In her interesting post The DSM5 Debates: Searching for the voices of those living under, through, and beyond psychiatric diagnoses, Felicity Callard wrote:
I am particularly keen to know from people who have received psychiatric diagnoses if there are particular arguments, ideas, and formulations regarding DSM5 and/or psychiatric diagnosis that I should endeavor to include in the paper and/or debate. Which are the points that keep on getting lost in the flurry of articles and interviews and talking heads?
I replied:
You ask: “Which are the points that keep on getting lost in the flurry of articles?” I’ve noticed that the voices of pro-diagnosis service users tend to be ignored by the anti-DSM campaigners.
For example, the recent BPS DCP position statement on classification acknowledges, but then neatly pushes aside, pro-diagnosis service users here:
“Core issue 2: Impact on service users
The needs of services users should be central to any system of classification. Service users express a wide range of views on psychiatric diagnosis and the DCP recognises the importance of being respectful of their perspectives. Some service users report that diagnosis is useful in putting a name to their distress and assisting them in the understanding and management of their difficulties, whereas for others the experience is of negativity and harm. Some of the key concerns include… ”
… and the statement proceeds to list six paragraphs of anti-diagnosis points. (The statement as a whole, of course, calls for a paradigm shift away from diagnosis, regardless of the service users who find diagnosis useful.)
Given two of the above ‘key concerns’ are “Marginalising knowledge from lived experience” and “Disempowerment”, it’s remarkable that the BPS marginalises the pro-diagnosis service users so completely.
Since then, I’ve found Peter Kinderman using a similar manoeuvre, acknowledging but then dismissing service users who are pro-diagnostic in this passage from his post So…What Happens Next?:
Of course, traditional psychiatrists, and many members of the public, say that they find a diagnosis helpful and even comforting. But the truth is that this comfort comes from knowing that your problems are recognised (in both senses of the word), understood, validated, explained (and explicable) and that the person you’re speaking to has a decent plan to help you. A problems list and a formulation can do that. Paradoxically, better than a diagnosis – since, for example, two people with a diagnosis of ‘schizophrenia’ or ‘personality disorder’ might have absolutely nothing in common, not even the same ‘symptoms’, any comfort from a diagnosis is likely to be illusory.

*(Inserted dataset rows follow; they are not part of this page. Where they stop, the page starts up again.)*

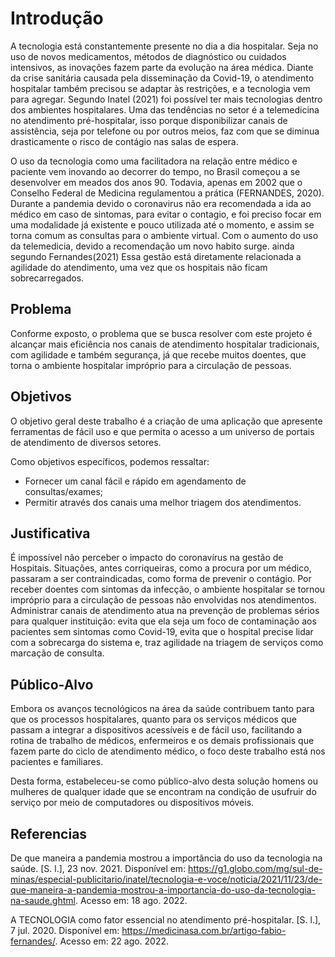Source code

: # Introdução

A tecnologia está constantemente presente no dia a dia hospitalar. Seja no uso de novos medicamentos, métodos de diagnóstico ou cuidados intensivos, as inovações fazem parte da evolução na área médica. Diante da crise sanitária causada pela disseminação da Covid-19, o atendimento hospitalar também precisou se adaptar às restrições, e a tecnologia vem para agregar. Segundo Inatel (2021) foi possível ter mais tecnologias dentro dos ambientes hospitalares. Uma das tendências no setor é a telemedicina no atendimento pré-hospitalar, isso porque disponibilizar canais de assistência, seja por telefone ou por outros meios, faz com que se diminua drasticamente o risco de contágio nas salas de espera. 

O uso da tecnologia como  uma facilitadora na relação  entre médico e paciente vem inovando ao decorrer do tempo, no Brasil  começou a se desenvolver em meados dos anos 90. Todavia, apenas em 2002 que o Conselho Federal de Medicina regulamentou a prática (FERNANDES, 2020). Durante a pandemia devido o coronavirus não era recomendada a ida ao médico em caso de sintomas, para evitar o contagio, e foi preciso  focar em uma modalidade já existente e pouco utilizada até o momento, e assim se torna comum as consultas para o ambiente virtual. Com o aumento do uso da telemedicia, devido a recomendação um novo habito surge. ainda segundo Fernandes(2021) Essa gestão está diretamente relacionada a agilidade do atendimento, uma vez que os hospitais não ficam sobrecarregados. 


## Problema
Conforme exposto, o problema que se busca resolver com este projeto é alcançar mais eficiência nos canais de atendimento hospitalar tradicionais, com agilidade e também segurança, já que recebe muitos doentes, que torna o ambiente hospitalar impróprio para a circulação de pessoas.

## Objetivos

O objetivo geral deste trabalho é a criação de uma aplicação que apresente ferramentas de fácil uso e que permita o acesso a um universo de portais de atendimento de diversos setores.

Como objetivos específicos, podemos ressaltar:
- Fornecer um canal fácil e rápido em agendamento de consultas/exames;
- Permitir através dos canais uma melhor triagem dos atendimentos.

## Justificativa

É impossível não perceber o impacto do coronavírus na gestão de Hospitais. Situações, antes corriqueiras, como a procura por um médico, passaram a ser contraindicadas, como forma de prevenir o contágio. Por receber doentes com sintomas da infecção, o ambiente hospitalar se tornou impróprio para a circulação de pessoas não envolvidas nos atendimentos. Administrar canais de atendimento atua na prevenção de problemas sérios para qualquer instituição: evita que ela seja um foco de contaminação aos pacientes sem sintomas como Covid-19,  evita que o hospital precise lidar com a sobrecarga do sistema e, traz agilidade na triagem de serviços como marcação de consulta.

## Público-Alvo

Embora os avanços tecnológicos na área da saúde contribuem tanto para que os processos hospitalares, quanto para os serviços médicos que passam a integrar a dispositivos acessíveis e de fácil uso, facilitando a rotina de trabalho de médicos, enfermeiros e os demais profissionais que fazem parte do ciclo de atendimento médico, o foco deste trabalho está nos pacientes e familiares.

Desta forma, estabeleceu-se como público-alvo desta solução homens ou mulheres de qualquer idade que se encontram na condição de usufruir do serviço por meio de computadores ou dispositivos móveis.

## Referencias

De que maneira a pandemia mostrou a importância do uso da tecnologia na saúde. [S. l.], 23 nov. 2021. Disponível em: https://g1.globo.com/mg/sul-de-minas/especial-publicitario/inatel/tecnologia-e-voce/noticia/2021/11/23/de-que-maneira-a-pandemia-mostrou-a-importancia-do-uso-da-tecnologia-na-saude.ghtml. Acesso em: 18 ago. 2022.

A TECNOLOGIA como fator essencial no atendimento pré-hospitalar. [S. l.], 7 jul. 2020. Disponível em: https://medicinasa.com.br/artigo-fabio-fernandes/. Acesso em: 22 ago. 2022.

As Keith Laws writes, (in a trenchant post on formulation Clinical Psychology- Anti or Ante-Science?”):
[I]t would be interesting to hear how Professor Kinderman delineates illusory comfort from real comfort in his patients – that would take some expertise!
At least the BPS and Kinderman give pro-diagnosis patients passing acknowledgement, before forgetting them (BPS) or explaining away their error (Kinderman).

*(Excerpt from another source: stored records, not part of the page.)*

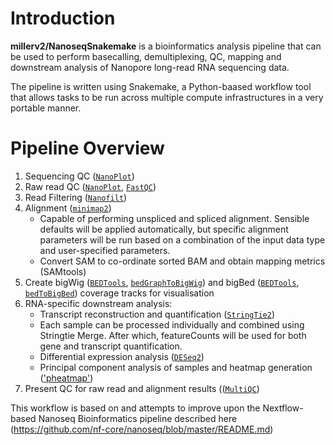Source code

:# Introduction
**millerv2/NanoseqSnakemake** is a bioinformatics analysis pipeline that can be used to perform basecalling, demultiplexing, QC, mapping and downstream analysis of Nanopore long-read RNA sequencing data.

The pipeline is written using Snakemake, a Python-baased workflow tool that allows tasks to be run across multiple compute infrastructures in a very portable manner.

# Pipeline Overview
1. Sequencing QC ([`NanoPlot`](https://github.com/wdecoster/NanoPlot))
2. Raw read QC ([`NanoPlot`](https://github.com/wdecoster/NanoPlot), [`FastQC`](http://www.bioinformatics.babraham.ac.uk/projects/fastqc/))
3. Read Filtering ([`Nanofilt`](https://github.com/wdecoster/nanofilt))
4. Alignment ([`minimap2`](https://github.com/lh3/minimap2))
    * Capable of performing unspliced and spliced alignment. Sensible defaults will be applied automatically, but specific alignment parameters will be run based on a combination of the input data type and user-specified parameters.
    * Convert SAM to co-ordinate sorted BAM and obtain mapping metrics (SAMtools)
5. Create bigWig ([`BEDTools`](https://github.com/arq5x/bedtools2/), [`bedGraphToBigWig`](http://hgdownload.soe.ucsc.edu/admin/exe/)) and bigBed ([`BEDTools`](https://github.com/arq5x/bedtools2/), [`bedToBigBed`](http://hgdownload.soe.ucsc.edu/admin/exe/)) coverage tracks for visualisation
6. RNA-specific downstream analysis:
    * Transcript reconstruction and quantification ([`StringTie2`](https://ccb.jhu.edu/software/stringtie/))
    * Each sample can be processed individually and combined using Stringtie Merge. After which, featureCounts will be used for both gene and transcript      quantification.
    * Differential expression analysis ([`DESeq2`](https://bioconductor.org/packages/release/bioc/html/DESeq2.html))
    * Principal component analysis of samples and heatmap generation (['pheatmap'](https://www.rdocumentation.org/packages/pheatmap/versions/1.0.12/topics/pheatmap/))
7. Present QC for raw read and alignment results (([`MultiQC`](https://multiqc.info/docs/))

This workflow is based on and attempts to improve upon the Nextflow-based Nanoseq Bioinformatics pipeline described here (https://github.com/nf-core/nanoseq/blob/master/README.md)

By the time the DSM5 debate reached the Daily Mail Mental health problems should not be treated like an illness, insist leading psychologists, we were erased from existence entirely:
Dr Lucy Johnstone, a consultant clinical psychologist who helped draw up the [BPS position] statement, argues there is no scientific basis for treating ‘emotional distress’ as a physical sickness.
She said: ‘No one is denying that people suffer very extreme forms of distress. What we are saying, and in fact what some of the world’s most senior psychiatrists are saying, is that there is no evidence that this kind of breakdown is best understood as an illness, with genetic or biochemical causes.

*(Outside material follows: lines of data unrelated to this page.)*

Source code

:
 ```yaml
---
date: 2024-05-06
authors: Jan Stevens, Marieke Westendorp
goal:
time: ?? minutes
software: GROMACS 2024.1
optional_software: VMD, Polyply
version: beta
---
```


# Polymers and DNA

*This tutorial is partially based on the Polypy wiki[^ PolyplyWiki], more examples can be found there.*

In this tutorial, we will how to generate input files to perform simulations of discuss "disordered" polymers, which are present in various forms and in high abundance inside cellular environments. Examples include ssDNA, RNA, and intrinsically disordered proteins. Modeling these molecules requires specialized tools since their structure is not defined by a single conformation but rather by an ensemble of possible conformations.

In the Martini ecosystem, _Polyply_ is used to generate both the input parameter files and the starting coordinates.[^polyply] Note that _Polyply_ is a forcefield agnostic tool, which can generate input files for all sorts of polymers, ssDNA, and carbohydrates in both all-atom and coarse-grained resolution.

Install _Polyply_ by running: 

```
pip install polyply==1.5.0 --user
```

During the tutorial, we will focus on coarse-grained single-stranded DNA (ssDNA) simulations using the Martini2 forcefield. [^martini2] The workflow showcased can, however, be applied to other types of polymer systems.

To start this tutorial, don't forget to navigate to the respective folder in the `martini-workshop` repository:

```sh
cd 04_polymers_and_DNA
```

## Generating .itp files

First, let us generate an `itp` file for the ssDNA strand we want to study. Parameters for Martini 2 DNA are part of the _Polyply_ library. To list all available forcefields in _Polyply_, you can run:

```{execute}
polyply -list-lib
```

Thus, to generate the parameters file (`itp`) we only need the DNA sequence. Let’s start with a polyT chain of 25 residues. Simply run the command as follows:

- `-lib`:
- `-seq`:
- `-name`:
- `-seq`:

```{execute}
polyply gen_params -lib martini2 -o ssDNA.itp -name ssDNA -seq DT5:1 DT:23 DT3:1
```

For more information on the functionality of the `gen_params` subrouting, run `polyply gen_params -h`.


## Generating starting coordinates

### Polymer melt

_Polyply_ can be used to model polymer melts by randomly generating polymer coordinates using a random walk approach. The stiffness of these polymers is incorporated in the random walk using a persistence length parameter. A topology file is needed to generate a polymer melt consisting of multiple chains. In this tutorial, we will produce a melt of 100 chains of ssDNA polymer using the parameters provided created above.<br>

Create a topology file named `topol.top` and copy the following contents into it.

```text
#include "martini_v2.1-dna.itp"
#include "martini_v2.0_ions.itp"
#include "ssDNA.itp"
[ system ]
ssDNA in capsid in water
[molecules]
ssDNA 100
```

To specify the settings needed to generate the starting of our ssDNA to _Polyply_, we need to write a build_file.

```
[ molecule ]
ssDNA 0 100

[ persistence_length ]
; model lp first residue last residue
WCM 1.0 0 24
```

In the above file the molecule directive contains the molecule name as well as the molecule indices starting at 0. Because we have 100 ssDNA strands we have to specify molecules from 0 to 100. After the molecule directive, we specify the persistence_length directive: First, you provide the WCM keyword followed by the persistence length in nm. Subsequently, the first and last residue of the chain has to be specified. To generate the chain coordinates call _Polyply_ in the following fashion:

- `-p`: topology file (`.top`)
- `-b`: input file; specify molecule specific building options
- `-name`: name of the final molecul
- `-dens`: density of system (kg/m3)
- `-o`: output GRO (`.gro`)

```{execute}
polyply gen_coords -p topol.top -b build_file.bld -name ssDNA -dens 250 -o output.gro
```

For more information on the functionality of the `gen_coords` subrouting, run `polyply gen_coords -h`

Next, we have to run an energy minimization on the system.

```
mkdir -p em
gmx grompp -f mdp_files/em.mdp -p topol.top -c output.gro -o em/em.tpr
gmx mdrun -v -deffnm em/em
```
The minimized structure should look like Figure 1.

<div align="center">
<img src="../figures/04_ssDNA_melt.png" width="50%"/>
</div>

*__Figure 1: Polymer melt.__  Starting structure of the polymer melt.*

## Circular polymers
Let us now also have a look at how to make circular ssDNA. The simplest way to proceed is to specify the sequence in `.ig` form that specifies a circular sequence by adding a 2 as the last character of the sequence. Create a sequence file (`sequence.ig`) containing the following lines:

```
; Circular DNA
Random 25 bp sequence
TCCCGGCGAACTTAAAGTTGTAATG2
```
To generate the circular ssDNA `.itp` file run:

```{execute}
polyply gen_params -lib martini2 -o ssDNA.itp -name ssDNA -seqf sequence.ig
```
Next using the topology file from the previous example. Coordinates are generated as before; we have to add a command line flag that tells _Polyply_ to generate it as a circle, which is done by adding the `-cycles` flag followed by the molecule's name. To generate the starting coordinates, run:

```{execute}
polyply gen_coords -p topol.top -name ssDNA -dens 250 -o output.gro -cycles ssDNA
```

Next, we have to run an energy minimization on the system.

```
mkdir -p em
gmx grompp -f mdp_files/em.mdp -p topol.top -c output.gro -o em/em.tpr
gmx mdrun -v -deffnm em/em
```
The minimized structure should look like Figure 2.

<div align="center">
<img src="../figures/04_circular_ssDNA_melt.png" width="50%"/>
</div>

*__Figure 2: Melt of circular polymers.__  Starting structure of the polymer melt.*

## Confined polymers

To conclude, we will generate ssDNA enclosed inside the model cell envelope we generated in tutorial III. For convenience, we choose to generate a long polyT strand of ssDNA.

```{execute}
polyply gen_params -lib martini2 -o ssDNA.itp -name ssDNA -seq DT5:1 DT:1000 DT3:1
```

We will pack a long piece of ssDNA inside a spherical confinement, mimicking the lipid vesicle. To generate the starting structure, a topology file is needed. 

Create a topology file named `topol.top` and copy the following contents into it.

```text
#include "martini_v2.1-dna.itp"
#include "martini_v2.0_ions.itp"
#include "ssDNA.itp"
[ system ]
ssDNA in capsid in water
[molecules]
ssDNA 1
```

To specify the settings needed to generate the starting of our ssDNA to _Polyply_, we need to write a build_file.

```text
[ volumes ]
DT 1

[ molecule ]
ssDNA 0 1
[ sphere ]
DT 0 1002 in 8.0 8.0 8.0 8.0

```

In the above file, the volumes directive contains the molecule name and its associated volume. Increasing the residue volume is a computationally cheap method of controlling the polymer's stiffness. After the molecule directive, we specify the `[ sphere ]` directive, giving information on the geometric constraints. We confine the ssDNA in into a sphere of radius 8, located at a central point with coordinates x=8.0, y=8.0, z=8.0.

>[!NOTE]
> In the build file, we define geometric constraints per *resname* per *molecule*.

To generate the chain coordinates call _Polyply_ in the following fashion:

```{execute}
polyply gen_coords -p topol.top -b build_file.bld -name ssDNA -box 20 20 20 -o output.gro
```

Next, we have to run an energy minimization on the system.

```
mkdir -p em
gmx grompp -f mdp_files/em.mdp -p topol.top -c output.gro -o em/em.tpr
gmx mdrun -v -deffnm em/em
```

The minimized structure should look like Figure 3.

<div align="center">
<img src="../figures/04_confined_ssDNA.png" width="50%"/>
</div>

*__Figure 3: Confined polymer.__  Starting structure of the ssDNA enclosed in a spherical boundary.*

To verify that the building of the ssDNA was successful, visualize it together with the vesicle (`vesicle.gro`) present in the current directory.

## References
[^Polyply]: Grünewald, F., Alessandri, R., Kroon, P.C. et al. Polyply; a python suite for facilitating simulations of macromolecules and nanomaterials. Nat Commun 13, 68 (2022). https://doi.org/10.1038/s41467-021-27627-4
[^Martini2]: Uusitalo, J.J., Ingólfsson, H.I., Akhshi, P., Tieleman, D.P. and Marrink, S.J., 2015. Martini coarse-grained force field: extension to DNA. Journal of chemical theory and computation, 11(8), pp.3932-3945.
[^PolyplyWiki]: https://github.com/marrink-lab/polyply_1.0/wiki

‘On the other hand, we do have an overwhelming amount of evidence that even severe psychiatric breakdown is the end result of a complex mix of social and psychological circumstances – in other words, things that have happened to you. ‘ She said the new approach must regard mental distress as ‘people with problems, not patients with illnesses’.
This is a very long way from the BPS position statement I quoted above:
The needs of services users should be central to any system of classification. Service users express a wide range of views on psychiatric diagnosis and the DCP recognises the importance of being respectful of their perspectives.
Inconvenient as it may be for the anti-diagnostic side, some of us are indeed pro-diagnosis. I hope the BPS finds a way of incorporating our views, before its next broadside.